Then you need no words for this:
I met Douglas Adams in a very surreal way:
On a boat, in the middle of the night, on the Thames in 1998, drunk off my ass. He was very polite and smiley. I was very loud and obnoxious. I’m sure I cracked some sort of H2G2 joke that was completely inappropriate. Yet, if my recollection recalls, he didn’t seem to be overly offended. In fact, my memory seems to recall him responding something like, “Ah, I’ve never heard that before.” Of course, it was said in a dry British humor sort of way. I’m not too clear on the details, but I’d like to think he was being nice to me.*
The reason why I was even on this boat was because I just happened to have very lovely friends who had just worked their assess off on Starship Titanic and they were celebrating its launch with an epic boat party. Yes, I know I’m a jammy bastard – we all were back then. We roamed hipster parties in packs in the late ’90s. The thinking was this, “Why go to a party alone when you could take twenty of your closest friends?”
Needless to say, it was brilliant, a once and a lifetime experience, and something that I will fondly remember for the rest of my days.
But back to Douglas.
I didn’t really appreciate the effect that he had on my life until I was much much older. I had to look back at my life to see the subtle influences: seeing The Guide the first time at the age of seven because my hippy uncle was reading it, watching Dr. Who with my doctor, Tom Baker, and not even knowing that Douglas was behind the scenes somewhere. Then nothing for several years until I was old enough to read HHGTTG myself. Little smatterings of Douglas working on my young, tender psyche, yet I was too immature or frankly, too busy chasing boys to see it.
It wasn’t until Douglas died that I cottoned on, but by then, it was too late. And of course, in typical twenty-something style I got caught up in my own drama and the thought past out of my head like a sieve.

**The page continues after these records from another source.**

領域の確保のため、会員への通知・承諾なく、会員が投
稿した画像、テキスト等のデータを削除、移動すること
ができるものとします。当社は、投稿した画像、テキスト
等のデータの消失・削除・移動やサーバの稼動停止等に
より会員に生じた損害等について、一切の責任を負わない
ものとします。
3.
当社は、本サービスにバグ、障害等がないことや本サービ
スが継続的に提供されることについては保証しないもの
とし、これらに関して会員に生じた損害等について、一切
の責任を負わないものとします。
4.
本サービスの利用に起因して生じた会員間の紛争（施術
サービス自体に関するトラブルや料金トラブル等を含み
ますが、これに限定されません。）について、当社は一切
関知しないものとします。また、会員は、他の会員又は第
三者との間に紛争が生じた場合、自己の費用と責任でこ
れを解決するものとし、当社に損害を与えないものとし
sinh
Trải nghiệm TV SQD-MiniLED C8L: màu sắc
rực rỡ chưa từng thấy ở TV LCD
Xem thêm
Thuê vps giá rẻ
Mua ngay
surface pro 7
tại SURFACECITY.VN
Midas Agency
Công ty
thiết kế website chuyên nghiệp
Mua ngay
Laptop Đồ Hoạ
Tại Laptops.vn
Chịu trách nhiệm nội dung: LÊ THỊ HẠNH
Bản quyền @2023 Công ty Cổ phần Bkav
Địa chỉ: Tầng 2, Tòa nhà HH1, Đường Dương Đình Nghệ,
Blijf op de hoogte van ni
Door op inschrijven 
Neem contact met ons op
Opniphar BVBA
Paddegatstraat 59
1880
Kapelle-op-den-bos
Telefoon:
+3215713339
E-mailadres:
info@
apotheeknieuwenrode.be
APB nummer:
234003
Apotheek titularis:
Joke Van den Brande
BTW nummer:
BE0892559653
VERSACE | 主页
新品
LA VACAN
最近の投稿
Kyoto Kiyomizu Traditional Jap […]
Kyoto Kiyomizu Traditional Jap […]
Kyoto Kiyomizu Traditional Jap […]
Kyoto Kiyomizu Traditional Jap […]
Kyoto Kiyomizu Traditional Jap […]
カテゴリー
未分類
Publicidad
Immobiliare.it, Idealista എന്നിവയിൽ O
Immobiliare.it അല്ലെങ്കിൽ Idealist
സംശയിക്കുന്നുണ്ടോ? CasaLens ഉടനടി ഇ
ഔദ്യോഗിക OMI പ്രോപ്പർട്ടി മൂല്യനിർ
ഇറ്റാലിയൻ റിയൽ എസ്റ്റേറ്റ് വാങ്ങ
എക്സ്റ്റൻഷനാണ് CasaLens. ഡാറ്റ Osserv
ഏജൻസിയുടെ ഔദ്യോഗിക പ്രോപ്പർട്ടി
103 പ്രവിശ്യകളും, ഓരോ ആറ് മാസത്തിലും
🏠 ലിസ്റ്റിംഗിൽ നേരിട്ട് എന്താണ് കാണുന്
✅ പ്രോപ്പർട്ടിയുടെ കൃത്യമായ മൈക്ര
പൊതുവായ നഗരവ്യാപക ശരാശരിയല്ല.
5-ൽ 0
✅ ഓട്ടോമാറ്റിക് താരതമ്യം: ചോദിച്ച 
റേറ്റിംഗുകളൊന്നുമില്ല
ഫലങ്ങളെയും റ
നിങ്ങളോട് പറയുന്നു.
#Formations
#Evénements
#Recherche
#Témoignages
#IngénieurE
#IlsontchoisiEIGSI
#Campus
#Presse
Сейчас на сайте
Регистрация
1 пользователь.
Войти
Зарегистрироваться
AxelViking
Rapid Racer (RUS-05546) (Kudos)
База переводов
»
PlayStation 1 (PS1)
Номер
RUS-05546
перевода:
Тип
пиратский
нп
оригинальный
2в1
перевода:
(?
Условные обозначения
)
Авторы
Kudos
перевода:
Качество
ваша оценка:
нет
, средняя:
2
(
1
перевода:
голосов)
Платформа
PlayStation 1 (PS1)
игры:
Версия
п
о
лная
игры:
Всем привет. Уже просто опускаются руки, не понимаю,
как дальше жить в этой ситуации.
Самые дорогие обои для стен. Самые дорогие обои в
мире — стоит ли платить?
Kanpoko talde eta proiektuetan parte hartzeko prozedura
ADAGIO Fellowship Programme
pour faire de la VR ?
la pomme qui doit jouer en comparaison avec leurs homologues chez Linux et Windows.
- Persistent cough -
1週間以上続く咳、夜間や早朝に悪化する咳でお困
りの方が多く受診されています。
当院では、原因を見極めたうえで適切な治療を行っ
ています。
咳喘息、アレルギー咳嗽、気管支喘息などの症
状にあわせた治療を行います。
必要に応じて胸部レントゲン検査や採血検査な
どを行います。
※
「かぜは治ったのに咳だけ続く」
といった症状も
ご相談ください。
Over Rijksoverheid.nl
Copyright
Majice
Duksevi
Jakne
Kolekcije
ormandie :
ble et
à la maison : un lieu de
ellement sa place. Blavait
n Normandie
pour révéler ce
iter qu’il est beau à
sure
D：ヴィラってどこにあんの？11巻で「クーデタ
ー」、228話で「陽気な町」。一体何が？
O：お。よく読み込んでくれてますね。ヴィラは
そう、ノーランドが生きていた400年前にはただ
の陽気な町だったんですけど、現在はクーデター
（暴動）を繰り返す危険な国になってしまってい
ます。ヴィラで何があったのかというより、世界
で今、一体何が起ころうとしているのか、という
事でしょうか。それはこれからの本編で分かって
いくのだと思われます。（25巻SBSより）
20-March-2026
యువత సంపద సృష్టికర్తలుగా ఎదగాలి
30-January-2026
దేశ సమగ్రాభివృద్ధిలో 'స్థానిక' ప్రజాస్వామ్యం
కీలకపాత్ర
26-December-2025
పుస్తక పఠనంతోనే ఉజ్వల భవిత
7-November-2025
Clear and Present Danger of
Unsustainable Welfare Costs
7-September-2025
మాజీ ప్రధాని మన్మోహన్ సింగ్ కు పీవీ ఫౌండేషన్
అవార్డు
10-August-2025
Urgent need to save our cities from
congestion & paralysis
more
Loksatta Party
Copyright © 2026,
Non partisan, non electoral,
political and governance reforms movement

By some sheer coincidence, I just happened to be re-reading H2G2 last week when we were without power. It began to dawn on me as I re-read The Guide how brilliant Douglas Adams was. There was no one else like him. His style, his voice was like no other before him and anyone after would only ever be an imitation. I will always want to try a pangalactic gargleblaster. Or hear some Vogon poetry even if it does indeed kill me. The number of cultural references that Douglas has imparted on us still astounds me. And as a writer, he humbles me.
There are some things in my life that I wish I could take back – that night on the boat would be one of them. I would’ve had a few less drinks and I would’ve listened more as Douglas waxed poetic. Perhaps I might’ve refrained from my joke and said something more gracious and more deserving of his talent.
I guess I’ll never know.
Today, Douglas Adams would’ve been 61 years old. To him I say . . . Happy Birthday and thanks for all the fish.
*Too many pints has a tendency to do that to one’s self.